Surely with those numbers, YC doesn't give you anything and never would? You have all the experience. You've mentored so many founders that surely at least a couple can set up access to VCs. Why even bother applying in the first place?
While if someone asked, I would likely disclose my startup experience, generally speaking I leave it off standard requests for information like YC's app; more interested in being judge on the matter at hand than my past.

My guess is that my pitches might be too off the wall or they have a bias against anonymous users. Or more likely, my pitch is not a good fit for YC. Who knows, as anyone that applies knows, they do not say why they decline to interview a given founder or fund them, and no one really should expect a reason for why either, that simply is unreasonable.

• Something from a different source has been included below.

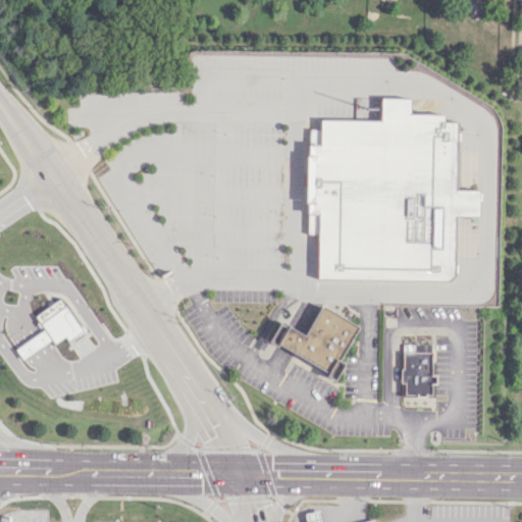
[(320,119),(320,144),(310,144),(308,233),(317,233),(316,278),(446,281),(450,275),(452,215),(476,216),(476,190),(453,189),(454,121),(441,120),(441,113),(410,113),(410,98),(381,97),(381,119),(320,119)]
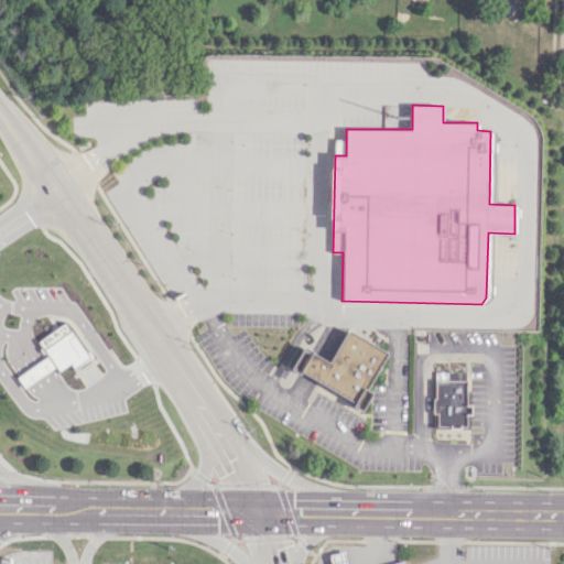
[(14,377),(45,355),(35,340),(64,321),(84,351),(87,350),(91,357),(72,369),(68,364),(56,371),(53,367),(21,388),(14,377)]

As for why I would apply, I am positive that I would get more value out of it than what they are taking, that I would provide a return on their investment, I love doing startups, and enjoy being around talented founders. Most of all, given I would be taking on funding, it would force me to change the way I normally fund & run startups; that being I normal do not have the objective of selling the startup or being a multi billion dollar company.

As for VCs, while I do not have anything against them and believe they provide value based on a well defined situation, I prefer to focus on doing startups, not building businesses; meaning all of my startups make money while I am working on them, when I am done, I move on to the next startup, since I value my time more than the money I would make finding a buyer, dealing with all the due diligence requests, and supporting the handoff too.

not parent, but here's my off the cuff take

1) the batch sizes might have something to do with it i.e. larger batch sizes don't foster the same community feel as smaller ones. I think maybe ~20 might be the sweet spot.

2) Current leaders don't have as much of a "visionary/thoughtleader/mentor" feel that pg used to. Don't get me wrong, they seem to be super nice and relatable, but don't give off the same vibe of wisdom/hard core technical skills.